Introduction
A basic understanding of statistical concepts is necessary to effectively evaluate existing literature. Statistical results do not, however, allow one to determine the clinical applicability of published findings. Statistical results can be used to make inferences about the probability of an event among a given population. Careful interpretation by the clinician is required to determine the value of the data as it applies to an individual patient or group of patients.[1]
Good research studies will provide a clear, testable hypothesis, or prediction, about what they expect to find in the relationships being tested.[2] The hypothesis will be grounded in the empirical literature, based on clinical observations or expertise, and should be innovative in its tests of a novel relationship or confirmation of a prior study. There are at minimum two hypotheses in any study: (1) the null hypothesis assumes there is no difference or that there is no effect, and (2) the experimental or alternative hypothesis predicts an event or outcome will occur. Often the null hypothesis is not stated or is assumed. Hypotheses are tested by examining relationships between independent variables, or those thought to have some effect, and dependent variables, or those thought to be moved or affected by the independent variable. These also are called predictor and outcome variables, respectively.

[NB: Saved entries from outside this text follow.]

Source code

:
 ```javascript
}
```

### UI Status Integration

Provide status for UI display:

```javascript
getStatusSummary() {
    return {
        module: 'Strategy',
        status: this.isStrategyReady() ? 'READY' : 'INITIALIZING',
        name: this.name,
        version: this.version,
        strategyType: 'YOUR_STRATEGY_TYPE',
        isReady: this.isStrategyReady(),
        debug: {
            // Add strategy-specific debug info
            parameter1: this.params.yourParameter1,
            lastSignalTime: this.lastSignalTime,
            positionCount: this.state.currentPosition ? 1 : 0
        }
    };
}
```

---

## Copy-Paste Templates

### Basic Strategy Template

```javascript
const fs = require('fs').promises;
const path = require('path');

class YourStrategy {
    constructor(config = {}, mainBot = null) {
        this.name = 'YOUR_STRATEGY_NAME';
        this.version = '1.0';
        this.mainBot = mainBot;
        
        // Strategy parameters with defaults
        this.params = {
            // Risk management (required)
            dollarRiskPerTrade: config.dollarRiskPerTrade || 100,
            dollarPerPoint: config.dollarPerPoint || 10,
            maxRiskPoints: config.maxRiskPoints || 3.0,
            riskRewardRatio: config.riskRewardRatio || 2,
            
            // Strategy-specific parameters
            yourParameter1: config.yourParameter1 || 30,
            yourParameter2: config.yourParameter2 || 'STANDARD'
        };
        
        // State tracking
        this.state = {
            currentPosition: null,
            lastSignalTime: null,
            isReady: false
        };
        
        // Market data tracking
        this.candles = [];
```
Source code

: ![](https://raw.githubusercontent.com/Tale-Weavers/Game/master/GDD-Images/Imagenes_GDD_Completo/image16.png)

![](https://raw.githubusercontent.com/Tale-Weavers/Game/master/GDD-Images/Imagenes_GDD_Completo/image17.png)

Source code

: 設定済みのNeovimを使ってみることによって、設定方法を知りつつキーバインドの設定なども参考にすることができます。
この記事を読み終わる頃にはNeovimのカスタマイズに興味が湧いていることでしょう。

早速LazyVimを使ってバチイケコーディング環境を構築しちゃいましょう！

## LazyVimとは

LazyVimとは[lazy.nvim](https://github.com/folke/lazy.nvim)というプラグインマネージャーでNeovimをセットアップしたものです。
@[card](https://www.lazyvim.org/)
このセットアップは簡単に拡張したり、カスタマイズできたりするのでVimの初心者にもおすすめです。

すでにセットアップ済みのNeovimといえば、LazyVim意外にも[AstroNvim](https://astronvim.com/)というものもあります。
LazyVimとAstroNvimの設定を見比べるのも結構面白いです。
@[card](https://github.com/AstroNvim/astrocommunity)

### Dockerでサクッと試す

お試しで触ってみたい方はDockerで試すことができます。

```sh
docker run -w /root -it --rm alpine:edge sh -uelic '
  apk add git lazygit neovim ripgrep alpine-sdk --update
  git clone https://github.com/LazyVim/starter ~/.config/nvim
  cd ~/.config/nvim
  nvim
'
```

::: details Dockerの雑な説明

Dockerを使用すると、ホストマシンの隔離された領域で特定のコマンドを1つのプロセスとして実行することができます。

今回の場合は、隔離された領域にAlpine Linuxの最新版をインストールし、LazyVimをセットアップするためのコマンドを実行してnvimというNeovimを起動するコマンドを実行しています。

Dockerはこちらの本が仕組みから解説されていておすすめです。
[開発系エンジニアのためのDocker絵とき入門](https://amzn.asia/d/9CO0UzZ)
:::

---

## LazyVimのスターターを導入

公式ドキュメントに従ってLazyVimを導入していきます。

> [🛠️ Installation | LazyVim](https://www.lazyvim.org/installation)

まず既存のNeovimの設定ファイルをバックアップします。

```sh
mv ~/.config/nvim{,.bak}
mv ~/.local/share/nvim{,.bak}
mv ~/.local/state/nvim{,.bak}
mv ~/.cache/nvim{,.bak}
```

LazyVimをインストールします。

Statistics are used to test a study’s alternative or experimental hypothesis. Statistical models are fitted based on the nature, type, and other characteristics of the dataset. Data typically involves levels of measurement, and these determine the type of statistical models that can be applied to test a hypothesis.[3] Nominal data are those variables containing two or more categories without underlying order or value. Examples of nominal data include indicators of group membership, such as male or female. Ordinal data is nominal data that includes an order or rank but has undefined spacing between groups or levels, such as faculty ranking, or educational level. Interval data is ordinal data with clearly defined spacing between the intervals and no absolute zero points. An example of interval data is the temperature scale, as the magnitude of the difference between intervals is consistent and measurable (one degree). Ratio data are interval data that include an absolute zero such as the amount of student loan debt. Nominal and ordinal data are categorical, where entities are divided into distinct groups, whereas, interval and ratio data are considered continuous such that each observation gets a distinct score.[4]
It is up to the researcher to appropriately apply statistical models when testing hypotheses. Several approaches can be used to analyze the same dataset, and how this is accomplished depends heavily on the nature of the wording in a researcher’s hypothesis.[5] There exist a variety of statistical software packages, some available for free while others charge annual license fees, that can be used to analyze data. Nearly all packages require the user to have a basic understanding of the types of data and appropriate application of statistical models for each type. More sophisticated packages require the user to use the program’s proprietary coding language to perform hypothesis tests. These can require a good amount of time to learn, and errors can easily slip past the untrained eye.
It is strongly recommended that unfamiliar users consult with a statistical analyst when designing and running statistical models. Biostatistician consultations can occur at any time during a study, but earlier consultations are wise to prevent the introduction of accidental bias into study data and to help ensure accuracy and collection methods that will be adequate to allow for tests of hypotheses.